As the Islamic State (ISIS/ISIL) expands, members are reporting rifts in various factions of the group. Those who have fled the group and residents in areas the jihadist group controls claim that the more fighters the group recruits, the more problems ISIS leaders have begun to face.
The jihadist group established a self-proclaimed caliphate in Syria and Iraq. The leaders promised “Muslim unity,” but bringing together those of different nationalities has created challenges.
“The Syrian fighters feel they’ve been treated unjustly in comparison to the foreign fighters,” said an anonymous Syrian.
Foreign fighters receive better salaries and homes. They live in cities “where coalition airstrikes are relatively rare because of the risk of civilian casualties.” The Syrian fighters, on the other hand, are reportedly forced to live at “rural outposts.”
“The key challenge facing ISIS right now is more internal than external,” explained Lina Khatib, the director of the Carnegie Middle East Center in Beirut. “We’re seeing basically a failure of the central tenet of ISIS ideology, which is to unify people of different origins under the caliphate. This is not working on the ground. It is making them less effective in governing and less effective in military operations.”
Foreign fighters receive $800 a month while the local fighters only receive $400. One defector said the foreign fighters do not want to fight, but opt to join the squad to enforce the Islamic State’s moral codes.
“Some of these fighters go to Syria to live off the welfare of Islamic State—get a house, a wife in exchange for some lowly [bureaucratic] position,” said one European official who monitors citizens of his country within the group. “But now they’re being asked to fight, and they don’t always want to.”
The Islamic State leaders broke apart when it came down to the fate of Jordan pilot First Lieutenant Muath al-Kasasbeh. From The Wall Street Journal:
Some members of the group’s Shura council, which dispenses religious guidance, insisted he be ransomed or exchanged in a prisoner swap, saying burning him alive had no precedent in Islamic texts, one defector said.
Eventually, Lt. Kasasbeh was placed in a black steel cage, doused with gasoline and set alight. The move not only dismayed some members of Islamic State but damaged the organization’s reputation among members of rival jihadist groups it is attempting to co-opt, according to another defector.

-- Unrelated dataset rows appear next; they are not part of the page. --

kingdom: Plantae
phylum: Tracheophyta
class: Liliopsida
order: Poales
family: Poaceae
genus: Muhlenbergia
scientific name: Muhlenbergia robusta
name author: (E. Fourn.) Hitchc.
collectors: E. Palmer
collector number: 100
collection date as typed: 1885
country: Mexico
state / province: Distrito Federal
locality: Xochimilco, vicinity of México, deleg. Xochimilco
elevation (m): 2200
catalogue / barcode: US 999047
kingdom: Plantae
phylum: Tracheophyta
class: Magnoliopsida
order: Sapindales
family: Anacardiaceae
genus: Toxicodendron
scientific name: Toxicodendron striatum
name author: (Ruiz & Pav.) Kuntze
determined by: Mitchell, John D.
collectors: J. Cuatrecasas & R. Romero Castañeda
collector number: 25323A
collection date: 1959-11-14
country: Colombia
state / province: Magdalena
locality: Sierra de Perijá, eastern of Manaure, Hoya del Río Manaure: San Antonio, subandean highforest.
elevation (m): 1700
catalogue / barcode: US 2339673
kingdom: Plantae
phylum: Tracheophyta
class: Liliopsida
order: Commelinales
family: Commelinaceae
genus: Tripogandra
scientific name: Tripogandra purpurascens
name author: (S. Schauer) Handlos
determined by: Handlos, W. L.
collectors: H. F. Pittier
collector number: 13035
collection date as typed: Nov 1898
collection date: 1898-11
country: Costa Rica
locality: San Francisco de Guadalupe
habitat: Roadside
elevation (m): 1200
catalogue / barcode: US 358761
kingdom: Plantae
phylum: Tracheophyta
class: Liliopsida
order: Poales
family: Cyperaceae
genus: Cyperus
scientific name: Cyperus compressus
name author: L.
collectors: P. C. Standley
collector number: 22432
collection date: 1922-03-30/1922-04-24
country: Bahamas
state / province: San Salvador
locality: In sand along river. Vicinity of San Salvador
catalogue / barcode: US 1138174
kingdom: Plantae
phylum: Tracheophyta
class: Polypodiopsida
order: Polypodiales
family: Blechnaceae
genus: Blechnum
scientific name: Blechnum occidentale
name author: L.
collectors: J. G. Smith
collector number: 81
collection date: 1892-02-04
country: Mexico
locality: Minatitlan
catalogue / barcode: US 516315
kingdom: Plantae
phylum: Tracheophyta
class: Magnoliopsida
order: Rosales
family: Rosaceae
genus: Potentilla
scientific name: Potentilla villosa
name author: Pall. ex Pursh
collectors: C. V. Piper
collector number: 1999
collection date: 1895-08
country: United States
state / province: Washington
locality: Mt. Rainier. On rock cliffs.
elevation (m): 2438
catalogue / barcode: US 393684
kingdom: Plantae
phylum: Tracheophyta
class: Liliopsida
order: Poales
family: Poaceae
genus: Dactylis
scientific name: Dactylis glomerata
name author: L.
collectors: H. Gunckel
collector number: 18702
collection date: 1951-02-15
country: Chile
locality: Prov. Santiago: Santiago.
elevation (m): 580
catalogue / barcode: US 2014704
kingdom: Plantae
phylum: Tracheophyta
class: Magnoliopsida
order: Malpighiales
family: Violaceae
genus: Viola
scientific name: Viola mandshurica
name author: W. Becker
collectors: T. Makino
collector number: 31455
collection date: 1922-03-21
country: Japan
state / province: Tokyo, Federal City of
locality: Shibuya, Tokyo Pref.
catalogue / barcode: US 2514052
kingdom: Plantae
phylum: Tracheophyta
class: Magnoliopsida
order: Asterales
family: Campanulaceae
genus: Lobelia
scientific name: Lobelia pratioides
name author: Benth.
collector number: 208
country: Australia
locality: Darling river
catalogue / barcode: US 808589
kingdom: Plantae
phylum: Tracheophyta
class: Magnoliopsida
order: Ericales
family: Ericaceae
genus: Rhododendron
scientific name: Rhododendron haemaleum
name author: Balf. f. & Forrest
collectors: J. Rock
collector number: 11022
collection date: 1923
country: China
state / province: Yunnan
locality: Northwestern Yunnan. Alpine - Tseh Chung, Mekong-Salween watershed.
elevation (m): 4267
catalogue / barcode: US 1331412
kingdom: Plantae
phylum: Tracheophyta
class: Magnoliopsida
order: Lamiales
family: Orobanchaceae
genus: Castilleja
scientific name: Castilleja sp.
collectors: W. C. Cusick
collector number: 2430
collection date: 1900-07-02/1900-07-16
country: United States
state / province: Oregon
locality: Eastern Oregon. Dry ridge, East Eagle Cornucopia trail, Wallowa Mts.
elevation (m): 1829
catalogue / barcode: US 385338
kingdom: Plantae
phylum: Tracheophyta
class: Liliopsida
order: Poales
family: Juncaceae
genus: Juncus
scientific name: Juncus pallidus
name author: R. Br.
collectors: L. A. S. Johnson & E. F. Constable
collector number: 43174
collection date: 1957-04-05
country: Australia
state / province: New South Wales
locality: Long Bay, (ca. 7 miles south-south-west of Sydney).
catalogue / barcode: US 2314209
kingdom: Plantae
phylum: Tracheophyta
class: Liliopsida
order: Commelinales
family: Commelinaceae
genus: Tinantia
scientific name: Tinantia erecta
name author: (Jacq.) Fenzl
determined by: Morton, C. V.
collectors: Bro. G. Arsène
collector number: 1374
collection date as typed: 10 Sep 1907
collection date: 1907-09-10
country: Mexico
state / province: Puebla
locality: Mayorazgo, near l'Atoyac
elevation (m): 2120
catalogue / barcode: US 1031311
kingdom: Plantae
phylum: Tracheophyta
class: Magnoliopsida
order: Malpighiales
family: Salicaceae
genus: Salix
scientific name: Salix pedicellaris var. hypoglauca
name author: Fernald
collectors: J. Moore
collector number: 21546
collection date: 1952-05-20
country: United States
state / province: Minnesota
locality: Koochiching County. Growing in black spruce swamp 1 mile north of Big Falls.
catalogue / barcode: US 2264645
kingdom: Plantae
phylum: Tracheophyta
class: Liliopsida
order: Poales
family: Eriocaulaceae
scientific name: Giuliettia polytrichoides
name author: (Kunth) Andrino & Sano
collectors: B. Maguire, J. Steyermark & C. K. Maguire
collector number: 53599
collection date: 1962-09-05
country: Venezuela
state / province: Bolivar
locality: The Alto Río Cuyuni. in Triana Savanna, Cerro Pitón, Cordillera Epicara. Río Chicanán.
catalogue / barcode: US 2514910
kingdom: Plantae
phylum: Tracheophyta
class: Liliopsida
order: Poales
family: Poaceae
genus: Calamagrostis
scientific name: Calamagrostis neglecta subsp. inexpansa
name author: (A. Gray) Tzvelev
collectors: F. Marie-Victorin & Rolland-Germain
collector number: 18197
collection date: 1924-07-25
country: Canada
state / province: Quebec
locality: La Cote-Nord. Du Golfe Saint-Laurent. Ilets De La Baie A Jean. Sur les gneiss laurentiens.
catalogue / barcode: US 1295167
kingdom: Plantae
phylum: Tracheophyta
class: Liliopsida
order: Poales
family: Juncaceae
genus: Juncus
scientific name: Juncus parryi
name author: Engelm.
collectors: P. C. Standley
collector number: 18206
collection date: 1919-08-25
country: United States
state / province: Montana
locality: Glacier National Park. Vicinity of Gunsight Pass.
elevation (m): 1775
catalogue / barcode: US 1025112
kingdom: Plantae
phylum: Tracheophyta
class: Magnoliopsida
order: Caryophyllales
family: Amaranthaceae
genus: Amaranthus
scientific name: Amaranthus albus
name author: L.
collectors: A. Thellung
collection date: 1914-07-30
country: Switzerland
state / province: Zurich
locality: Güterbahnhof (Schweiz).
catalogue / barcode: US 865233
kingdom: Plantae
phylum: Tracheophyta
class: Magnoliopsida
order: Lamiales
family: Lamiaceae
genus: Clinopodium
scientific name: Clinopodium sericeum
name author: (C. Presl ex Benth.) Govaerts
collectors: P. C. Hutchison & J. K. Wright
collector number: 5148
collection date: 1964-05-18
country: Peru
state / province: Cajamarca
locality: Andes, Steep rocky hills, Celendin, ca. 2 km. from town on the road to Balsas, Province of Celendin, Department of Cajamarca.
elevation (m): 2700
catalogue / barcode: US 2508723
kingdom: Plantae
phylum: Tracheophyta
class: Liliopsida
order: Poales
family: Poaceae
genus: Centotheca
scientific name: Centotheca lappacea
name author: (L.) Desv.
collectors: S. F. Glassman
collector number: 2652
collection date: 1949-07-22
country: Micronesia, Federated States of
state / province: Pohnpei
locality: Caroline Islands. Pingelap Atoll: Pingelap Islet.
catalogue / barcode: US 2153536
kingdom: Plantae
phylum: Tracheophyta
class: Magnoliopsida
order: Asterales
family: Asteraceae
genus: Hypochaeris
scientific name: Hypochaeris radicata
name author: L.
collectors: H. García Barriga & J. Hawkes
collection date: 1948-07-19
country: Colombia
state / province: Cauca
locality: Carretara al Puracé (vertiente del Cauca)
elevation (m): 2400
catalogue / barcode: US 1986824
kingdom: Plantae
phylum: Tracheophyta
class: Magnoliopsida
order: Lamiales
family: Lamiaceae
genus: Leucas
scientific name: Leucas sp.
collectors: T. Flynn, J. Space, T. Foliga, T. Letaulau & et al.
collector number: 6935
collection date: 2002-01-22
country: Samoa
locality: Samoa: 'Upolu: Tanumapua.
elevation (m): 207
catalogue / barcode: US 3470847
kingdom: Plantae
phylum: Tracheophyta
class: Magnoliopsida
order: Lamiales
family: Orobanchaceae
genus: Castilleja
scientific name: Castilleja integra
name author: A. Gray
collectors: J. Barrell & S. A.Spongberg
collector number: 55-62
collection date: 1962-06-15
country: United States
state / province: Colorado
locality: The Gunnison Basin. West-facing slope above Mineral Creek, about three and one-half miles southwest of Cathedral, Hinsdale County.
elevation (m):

In December, The Washington Post reported on the Islamic State’s failure to function as a bureaucratic state. Residents claim the clean videos the terrorists release do not show “the reality of growing deprivation and disorganized, erratic leadership.” In the towns they control, “prices are soaring, and medicines are scarce.” No one has received the new passports they were promised and schools do not exist for the children:
In the Iraqi city of Mosul, the water has become undrinkable because supplies of chlorine have dried up, said a journalist living there, who spoke on the condition of anonymity to protect his safety. Hepatitis is spreading, and flour is becoming scarce, he said. “Life in the city is nearly dead, and it is as though we are living in a giant prison,” he said.
In the Syrian city of Raqqa, the group’s self-styled capital, water and electricity are available for no more than three or four hours a day, garbage piles up uncollected, and the city’s poor scavenge for scraps on streets crowded with sellers hawking anything they can find, residents say.
Despite the lavish living quarters, the foreign fighters quickly realized that the promises made to them about the jihadi lifestyle would not be fulfilled. Between thirty to forty bodies of men who appeared to be Asian were discovered in Tabqa, which is near Raqqa recently. According to the activist group Raqqa Is Being Slaughtered Silently, the Islamic State killed them men because they tried to escape.
The Islamic State cannot manage its money since it constantly adds more princes under their belt. Looting of museums and historic cities has turned the jihadists into billionaires, but as The Wall Street Journal points out, this has only bred corruption:
In February, two Egyptians overseeing Syria’s Deir Ezzour province for Islamic State fled with thousands of dollars of the group’s funds, including profit from al Omar oil field, the country’s largest, said residents of the province. The head of Islamic State’s religious police in the eastern Syrian city of Raqqa, the group’s de facto capital, stole thousands of dollars from the organization’s coffers before fleeing to Turkey in January, said area residents. Mr. [Hassan] Hassan, the analyst, said he also had evidence of growing graft within the group.
The Islamic State still controls Raqqa and Mosul. Over the weekend, the militants managed to loot and destroy three historic cities in Iraq and Syria with minimal backlash from the international community. But if the group continues to drag people with minimal abilities, they might not last that long.
“Ultimately, they are only attracting people on the margins of society, without much education or useful skills,” insisted Khatib. “It’s not exactly bolstering their military capability.”